Under the Risk Sharing program, CHFA serves as the originator, underwriter, processor, and servicer of the Risk Share loan. Because CHFA is the underwriter in lieu of HUD, the process and time to obtain a HUD firm approval for the FHA insurance is significantly streamlined. HUD still requires a NEPA environmental review, completion of the 2530 process, and the Affirmative Fair Housing Marketing Plan, and CHFA reviews the loan due diligence items to underwrite the loan. Typically, a CAPABLE loan takes 120 to 180 days from receipt of a complete loan application to construction loan closing.
This is true only if Risk Share mortgage insurance is utilized during the construction phase. The CAPABLE Program can either provide uninsured construction financing* or a Risk Share insured construction loan. The uninsured structure would not require Davis Bacon wages to be paid; a Risk-Share insured construction loan does require Davis Bacon wages. Risk Share insurance used for only the permanent loan would not require Davis Bacon.
*On a limited basis
CHFA typically manages any negative arbitrage that occurs during construction through the pricing of the permanent loan. The project only pays interest on the construction loan using a draw-down structure.
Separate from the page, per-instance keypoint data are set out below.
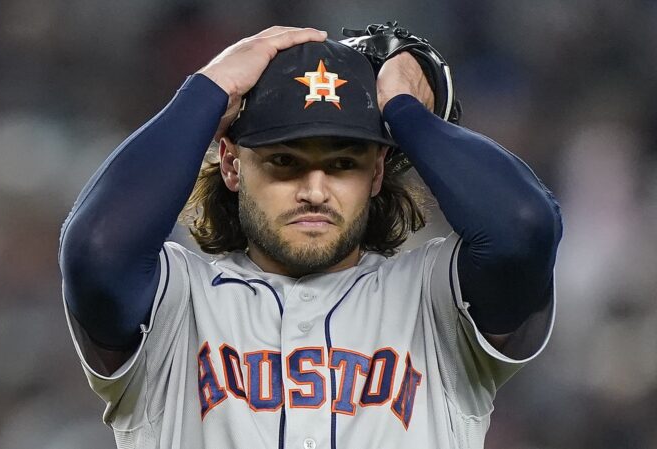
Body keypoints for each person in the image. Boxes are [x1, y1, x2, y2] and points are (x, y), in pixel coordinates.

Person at [59, 26, 562, 449]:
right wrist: (209, 89)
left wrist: (405, 110)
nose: (316, 191)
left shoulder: (433, 302)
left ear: (378, 171)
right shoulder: (177, 304)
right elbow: (97, 248)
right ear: (232, 163)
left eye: (343, 164)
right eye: (285, 162)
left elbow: (522, 227)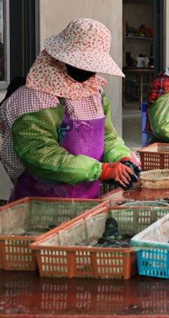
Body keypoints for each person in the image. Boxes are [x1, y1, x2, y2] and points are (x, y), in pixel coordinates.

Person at [0, 18, 138, 200]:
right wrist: (102, 170)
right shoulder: (34, 97)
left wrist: (122, 158)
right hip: (41, 204)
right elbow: (41, 155)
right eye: (82, 63)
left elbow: (108, 137)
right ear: (61, 58)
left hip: (87, 199)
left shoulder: (94, 92)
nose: (88, 71)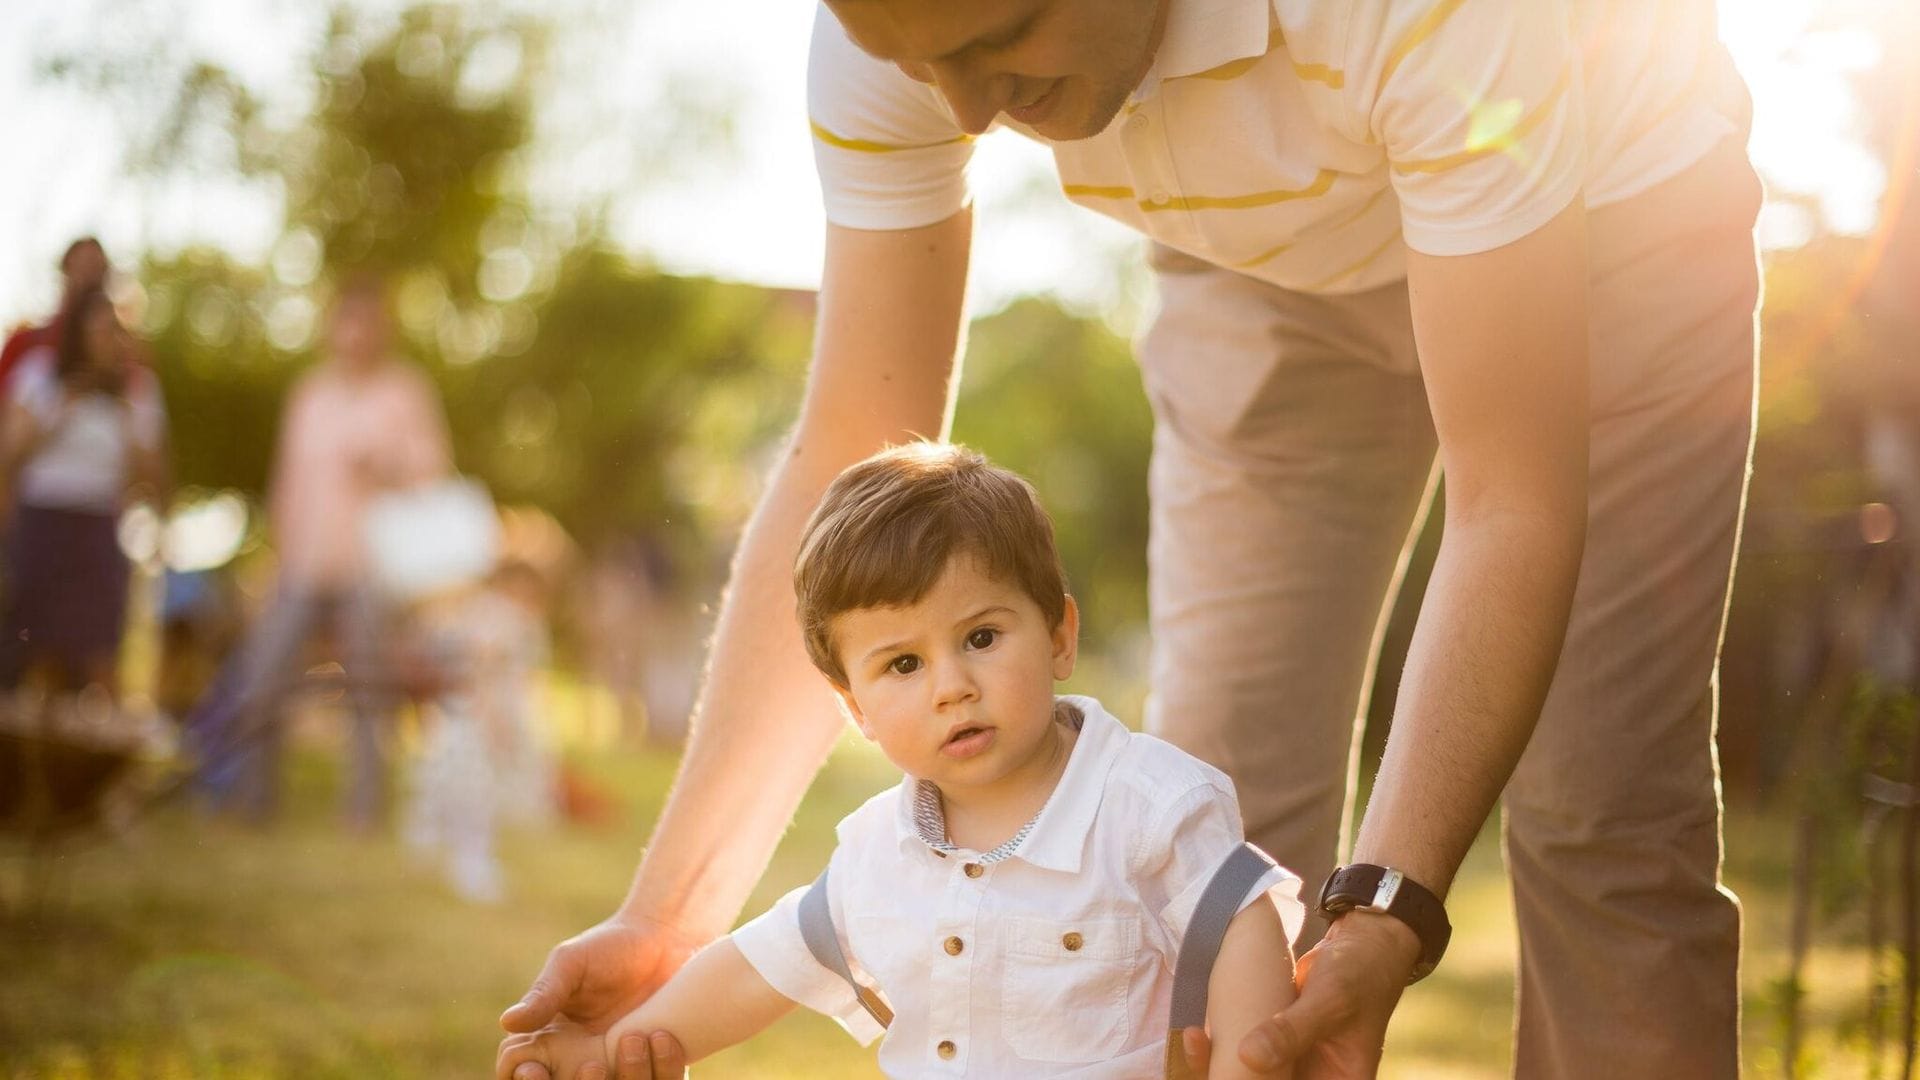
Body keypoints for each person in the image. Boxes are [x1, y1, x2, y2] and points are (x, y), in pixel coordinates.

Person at [505, 1, 1763, 1076]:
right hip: (1269, 271)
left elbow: (1512, 505)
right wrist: (665, 922)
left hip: (1610, 216)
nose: (965, 101)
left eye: (1003, 34)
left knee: (1602, 819)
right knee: (1198, 819)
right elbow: (852, 460)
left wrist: (1386, 913)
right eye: (919, 56)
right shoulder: (898, 38)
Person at [499, 443, 1304, 1079]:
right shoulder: (881, 853)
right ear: (854, 707)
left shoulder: (1147, 804)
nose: (952, 687)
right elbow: (757, 969)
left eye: (982, 638)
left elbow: (1246, 926)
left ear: (1060, 633)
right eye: (903, 666)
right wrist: (611, 1045)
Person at [222, 273, 451, 828]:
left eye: (367, 323)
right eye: (347, 321)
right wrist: (277, 549)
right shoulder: (310, 394)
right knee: (263, 676)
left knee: (370, 692)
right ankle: (253, 802)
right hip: (304, 562)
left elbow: (433, 472)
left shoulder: (405, 391)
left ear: (381, 330)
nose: (356, 334)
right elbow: (288, 479)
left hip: (371, 566)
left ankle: (364, 812)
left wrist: (385, 468)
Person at [0, 284, 168, 697]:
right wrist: (60, 407)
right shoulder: (40, 375)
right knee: (39, 651)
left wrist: (128, 416)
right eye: (101, 328)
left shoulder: (135, 389)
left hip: (99, 523)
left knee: (98, 649)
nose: (110, 339)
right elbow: (10, 453)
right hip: (42, 522)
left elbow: (149, 475)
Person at [0, 237, 110, 403]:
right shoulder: (25, 345)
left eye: (95, 269)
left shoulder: (128, 360)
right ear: (65, 274)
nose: (87, 279)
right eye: (81, 268)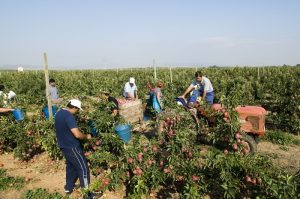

CHFA requires an operating reserve sized to six months of underwritten operating expenses and debt service. Replacement Reserve deposits and tax/insurance escrows are required once the project converts to the permanent period. For new construction projects, the minimum Replacement Reserve deposit is $250 per unit per year for senior properties, $300 per unit per year for family properties, and $350 per unit per year for permanent supportive housing properties. For acquisition/rehab properties, the corresponding reserves minimums would be increased by $50 per unit per year.